The magic system of Arrows of Indra doesn't have a long list of arcane and clerical magic spells as commonly does OSR games, instead these are substituted by the class own powers according to its level (the case of Yogis and Virakshatriya) or the rituals by priests (allowing them, for instance, to sense other characters thoughts, communicate with them at a certain distance, heal them or purify characters and objects to liberate them of the effects of curses by gods and demons), mantras (vibration caused by the pronuntiation of syllables of power words like Om Namah Shivaya) and mudra (position of hands allowing to funnel magic power) of sidhi and finally powers coming from illumination and personal growth allowing sidhi and priests to have really estraordinary capabilities like Dispel Magical Effects, Bless/Curse, Open/Seal portals, Aura for Walking Over Water, Levitation or Enchant Weapons/Armor for citing a few,


Creatures present in the book of Arrows of Indra follow the typicla stats of OSR games (Hit Dice, Armor Class, Moral, Attacks, Treasure, etc.). In the bestiary it's possible to find usual animals of the Indian subcontinent like crocodiles, cobras, tigers and elephants and mythological creatures: Asura Demons, Garuda giant birds (which 4th level Virakshatriya warriors can mount), living dead like Preta or Vetala and Naga, half man half snake.

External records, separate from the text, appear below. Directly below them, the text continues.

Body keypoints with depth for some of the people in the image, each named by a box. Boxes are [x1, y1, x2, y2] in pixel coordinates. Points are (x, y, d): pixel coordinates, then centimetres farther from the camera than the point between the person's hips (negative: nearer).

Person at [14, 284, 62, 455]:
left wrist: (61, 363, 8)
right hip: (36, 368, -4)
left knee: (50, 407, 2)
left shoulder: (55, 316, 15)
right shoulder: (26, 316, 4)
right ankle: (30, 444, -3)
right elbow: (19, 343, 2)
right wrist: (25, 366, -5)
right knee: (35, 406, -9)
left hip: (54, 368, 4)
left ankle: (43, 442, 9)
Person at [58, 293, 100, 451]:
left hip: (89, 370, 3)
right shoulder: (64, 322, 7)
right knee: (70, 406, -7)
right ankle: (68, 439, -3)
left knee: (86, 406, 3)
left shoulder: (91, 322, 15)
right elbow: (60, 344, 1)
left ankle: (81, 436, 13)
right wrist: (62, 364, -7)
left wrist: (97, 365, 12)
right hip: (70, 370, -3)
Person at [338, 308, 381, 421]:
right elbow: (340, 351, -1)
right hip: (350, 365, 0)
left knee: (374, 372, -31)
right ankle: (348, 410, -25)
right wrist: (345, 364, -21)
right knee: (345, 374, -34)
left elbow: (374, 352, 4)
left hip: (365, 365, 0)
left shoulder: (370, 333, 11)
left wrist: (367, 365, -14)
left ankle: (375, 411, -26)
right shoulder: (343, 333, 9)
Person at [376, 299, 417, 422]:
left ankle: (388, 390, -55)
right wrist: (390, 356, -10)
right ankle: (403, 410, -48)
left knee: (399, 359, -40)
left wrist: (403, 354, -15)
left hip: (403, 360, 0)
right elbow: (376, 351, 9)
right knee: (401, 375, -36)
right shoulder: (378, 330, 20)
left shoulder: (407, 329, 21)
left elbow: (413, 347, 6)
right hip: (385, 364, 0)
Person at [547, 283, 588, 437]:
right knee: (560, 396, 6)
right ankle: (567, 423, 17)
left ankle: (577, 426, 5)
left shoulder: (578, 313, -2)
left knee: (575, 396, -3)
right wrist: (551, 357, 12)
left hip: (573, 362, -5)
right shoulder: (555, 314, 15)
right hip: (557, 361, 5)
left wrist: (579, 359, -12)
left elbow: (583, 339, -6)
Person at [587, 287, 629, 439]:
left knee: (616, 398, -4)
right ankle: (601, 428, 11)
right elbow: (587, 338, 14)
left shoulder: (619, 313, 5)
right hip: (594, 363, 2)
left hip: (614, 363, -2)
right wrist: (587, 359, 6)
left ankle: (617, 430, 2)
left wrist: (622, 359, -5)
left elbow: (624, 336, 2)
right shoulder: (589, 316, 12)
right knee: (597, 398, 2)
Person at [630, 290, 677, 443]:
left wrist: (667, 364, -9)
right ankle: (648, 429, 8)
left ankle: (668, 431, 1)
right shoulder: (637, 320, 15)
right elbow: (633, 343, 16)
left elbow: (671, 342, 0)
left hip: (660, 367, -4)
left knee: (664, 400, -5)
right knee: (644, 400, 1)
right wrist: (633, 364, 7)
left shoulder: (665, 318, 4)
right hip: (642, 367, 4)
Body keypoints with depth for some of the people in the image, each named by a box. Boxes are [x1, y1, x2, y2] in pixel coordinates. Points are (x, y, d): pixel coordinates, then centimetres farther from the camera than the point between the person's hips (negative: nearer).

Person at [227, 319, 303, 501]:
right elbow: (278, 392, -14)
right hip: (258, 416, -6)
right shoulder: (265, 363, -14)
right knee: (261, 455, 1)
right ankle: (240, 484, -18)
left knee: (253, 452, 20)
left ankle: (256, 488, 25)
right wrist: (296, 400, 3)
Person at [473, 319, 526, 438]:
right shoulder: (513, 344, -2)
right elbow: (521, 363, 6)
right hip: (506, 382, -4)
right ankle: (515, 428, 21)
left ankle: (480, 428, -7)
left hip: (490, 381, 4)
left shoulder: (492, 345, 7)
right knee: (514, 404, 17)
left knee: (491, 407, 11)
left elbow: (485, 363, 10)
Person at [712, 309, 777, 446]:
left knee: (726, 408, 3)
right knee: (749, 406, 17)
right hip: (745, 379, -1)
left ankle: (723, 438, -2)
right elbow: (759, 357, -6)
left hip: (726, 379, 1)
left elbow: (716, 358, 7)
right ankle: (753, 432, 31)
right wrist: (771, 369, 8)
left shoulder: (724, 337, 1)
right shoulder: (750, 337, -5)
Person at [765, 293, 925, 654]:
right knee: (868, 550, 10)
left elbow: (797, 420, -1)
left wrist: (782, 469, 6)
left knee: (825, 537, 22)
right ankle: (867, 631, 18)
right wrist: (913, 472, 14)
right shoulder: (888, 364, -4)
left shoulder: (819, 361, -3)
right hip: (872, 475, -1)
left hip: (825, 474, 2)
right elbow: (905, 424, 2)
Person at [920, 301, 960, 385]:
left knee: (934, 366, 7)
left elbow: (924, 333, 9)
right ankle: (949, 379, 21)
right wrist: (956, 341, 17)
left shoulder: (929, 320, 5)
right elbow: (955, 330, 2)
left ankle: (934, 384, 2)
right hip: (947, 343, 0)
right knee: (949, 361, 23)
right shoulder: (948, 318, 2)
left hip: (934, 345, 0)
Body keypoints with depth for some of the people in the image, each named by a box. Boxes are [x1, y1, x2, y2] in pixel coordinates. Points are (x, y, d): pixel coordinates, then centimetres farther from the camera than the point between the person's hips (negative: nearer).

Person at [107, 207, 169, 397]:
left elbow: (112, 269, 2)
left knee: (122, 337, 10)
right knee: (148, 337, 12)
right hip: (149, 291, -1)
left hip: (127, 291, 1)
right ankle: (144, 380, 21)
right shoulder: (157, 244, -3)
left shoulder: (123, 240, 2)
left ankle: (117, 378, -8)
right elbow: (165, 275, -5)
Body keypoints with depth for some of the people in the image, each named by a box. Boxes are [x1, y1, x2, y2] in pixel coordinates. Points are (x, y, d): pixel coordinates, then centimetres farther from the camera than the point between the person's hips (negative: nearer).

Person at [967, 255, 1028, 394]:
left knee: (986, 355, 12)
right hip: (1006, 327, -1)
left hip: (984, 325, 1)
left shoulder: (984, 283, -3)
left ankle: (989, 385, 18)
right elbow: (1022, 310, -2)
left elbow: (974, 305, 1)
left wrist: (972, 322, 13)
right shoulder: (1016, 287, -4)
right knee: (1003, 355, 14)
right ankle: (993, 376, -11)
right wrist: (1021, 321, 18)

As all OSR games characters can acquire treasures decided by the referee using random tables (from class I to class XXI).

A fact to consider by players of Arrows of Indra is the existing tabu of society of Bharata regarding corpses, after one of the characters dies the Brahmin caste cannot touch the corpse or human blood willifully (if he does by accident he will have to purify himself as soon as possible) and after a couple of hours only members of the Dalit caste tasked with corpse remove can touch them, so the typical "let's loot the body" to share treasure and equipment carried by fallen buddies can be a problem (although players with characters of Unholy alignment perhaps aren't so scrupulous...).

Gods and Religion

Kingdoms of Baratha are polytheistic and wordhip the Hindu mythologic pantheon. Arrows of Indra, not being an extended book of theology (something that would be certainly dry), offers a brief summary of gods that could be worshiped by characters and which somewhat can intervene in their life and aventures and the associated religious practices.


Appendices give the necessary information for the referee and players to carry out adventures and campaignin Kingdoms of Bharata not limited only to explore dungeons and obtaining treasure, so its pssible to find data about matters like customs, economy and laws and have the chance of influencing the fate of the different kingdoms as happens in the Mahabharata.


To finish this review I recommend Arrows of Indra if you want to test a game that, although is taking us to known territories (exploration, characters created with classes with specific capabilities, etc.), offers us the chance to explore a quite new and exotic setting (if we aren't citizens of India or know Hindu culture) so it could be a grateful surprise.

The referee can also use the game contents and background of the book with other games or supplements as desired, for instance the Blue Box of Aventuras en la Marca del Este (which I reviewed in this post) for creating adventures in the country of Nirmala (a fantasy version of India) or the campaign setting of Qelong for Lamentations of the Flame Princess (which I reviewd in this other one) given the cutural background of Southeast Asia it's also influenced by India.

And talking about culture, although its not necessary to know culture of India to enjoy the game you may be interested to know more about it to plan your adventures, so one way to have it is read Wikipedia (and more specifically the portals devoted to India and Hinduism) and also the Google+ community devoted to the game and questions and answers at the author's blog and at theRPGSite.